Reader’s Digest Editors, Great Biographies: Charles A. Lindbergh, Thomas A. Edison, Hans Christian Andersen, etc.. Grandpa’s. Again, the biographies are chopped to bits and strikingly laudatory and uncontroversial. One would hardly know that Edison ever had a controversial thought or deed. I am impressed that one can even manage such a biography of Edison. Or Lindbergh, although his was an autobiography focused solely on the Spirit of St. Louis trip, which does tend to limit the debate.
Reader’s Digest Editors, Scenic Wonders of America. Grandpa’s. This was large photos of scenic areas, followed by essays about them, then lists of nearby (“one day’s drive,” which is not all that nearby, by my American standards) places to visit. It was from 1973, and it was kind of nice to see that Grandpa had looked through it and picked out some things that looked interesting and gone to see them–often with me–but it would have been unlike him to use it as a checklist, and in fact he had not.

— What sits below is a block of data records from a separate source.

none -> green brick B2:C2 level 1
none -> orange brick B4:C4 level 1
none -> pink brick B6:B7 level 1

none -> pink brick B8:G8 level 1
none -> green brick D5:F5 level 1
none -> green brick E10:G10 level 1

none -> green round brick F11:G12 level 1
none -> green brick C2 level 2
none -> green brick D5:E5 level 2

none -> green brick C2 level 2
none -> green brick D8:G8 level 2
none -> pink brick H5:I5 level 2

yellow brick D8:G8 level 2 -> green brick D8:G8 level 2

Not really the sort of thing one reads so much as looks at, but in the spirit of my project with my grandpa’s books, I did indeed look at it.

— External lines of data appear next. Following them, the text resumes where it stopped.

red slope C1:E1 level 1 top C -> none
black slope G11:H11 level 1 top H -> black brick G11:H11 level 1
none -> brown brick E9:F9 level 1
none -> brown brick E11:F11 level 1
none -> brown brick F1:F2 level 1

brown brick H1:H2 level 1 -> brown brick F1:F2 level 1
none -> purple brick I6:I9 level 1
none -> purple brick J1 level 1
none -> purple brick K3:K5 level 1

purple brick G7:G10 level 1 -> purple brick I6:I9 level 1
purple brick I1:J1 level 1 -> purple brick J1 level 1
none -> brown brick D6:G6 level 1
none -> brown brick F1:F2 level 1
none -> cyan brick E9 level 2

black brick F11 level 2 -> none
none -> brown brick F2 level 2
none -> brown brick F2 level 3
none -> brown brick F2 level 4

Evelyn Sharp, All the Way to Fairyland. Kindle. Somewhat twee late Victorian fairy tales, not too bad but not the best Evelyn Sharp or the best late Victorian fairy tales. Probably mostly for the specialist in one direction or the other.

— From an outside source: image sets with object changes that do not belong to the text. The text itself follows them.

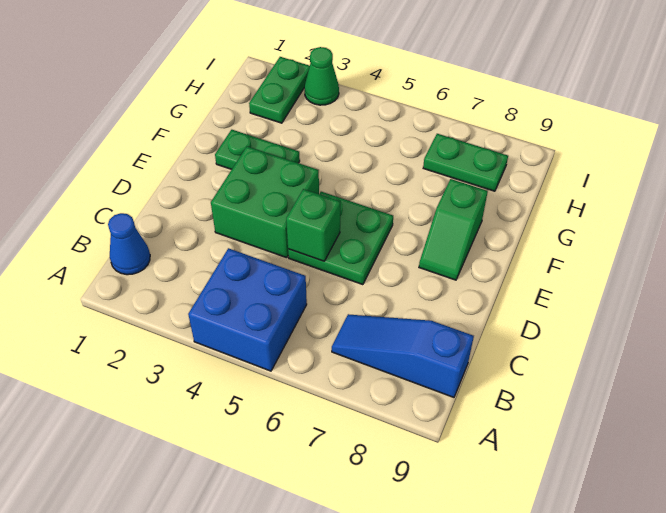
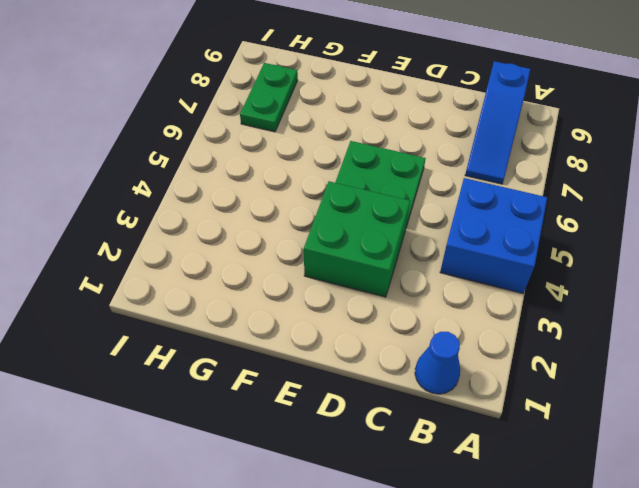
none -> green slope E8:F8 level 1 top F
none -> green plate F2:F3 level 1

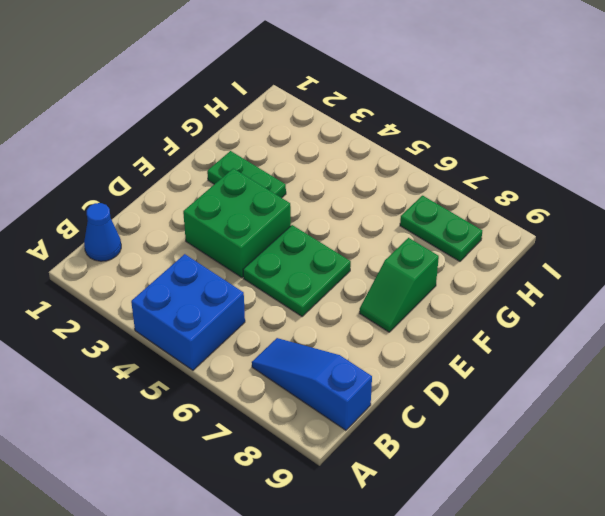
none -> green plate H2:I2 level 1
none -> green cone I3 level 1

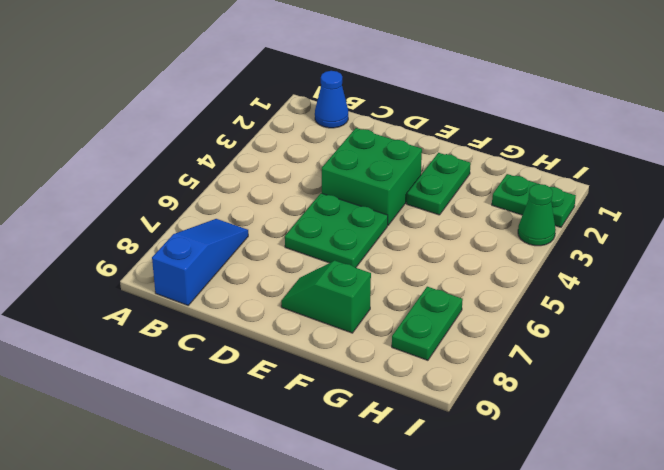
none -> blue brick A4:B5 level 1
none -> green brick D5 level 2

Rob Thomas and Jennifer Graham, Veronica Mars: The Thousand Dollar Tan Line. Had some very fun bits. I was interested to see whether a novel would read more like a season or more like an episode, and for me it was more like a slightly extended episode. Clearly some of the juicier developments are being held back for future movies if it turns out that demand for such things exist, but there were still a few character arc points for the committed fan.
Monique Truong, The Book of Salt. A novel about the Vietnamese chef for Gertrude Stein and Alice B. Toklas in their time in Paris. One of the key pieces of advice in critiques–which this is not, it’s nattering about books–is that one is to focus on what the author wanted a book to be, not what one wanted of the book oneself. This is one of the cases where it was a perfectly readable book where the author and I kept having drastic mismatches in what we felt was interesting about the situation and where we wanted the book to go. I, for example, found Binh’s communications (successful and otherwise) with his employers and with Parisians–and in flashback scenes, with his countrymen–fascinating, and felt that Truong missed a lot of opportunities in where she ended the scenes she chose to write. She was a lot more interested in elements like his parents’ sexualities, which…kind of bored me, frankly. So I think this is a reasonably good book for which I was very much the wrong audience.
Greg van Eekhout, California Bones. Every time I read a lovingly detailed book set in Southern California, I think, “Maybe this will be the one that makes it clear why people love this place I so very much do not love!” van Eekhout has probably come the closest so far. He also has some cool fun osteomancy worldbuilding, which is nifty and zips along. It isn’t out yet, but I borrowed a copy from someone else who got a review copy. Out this summer. Good fun. Expect to hear more when they’re actually, y’know, available and stuff.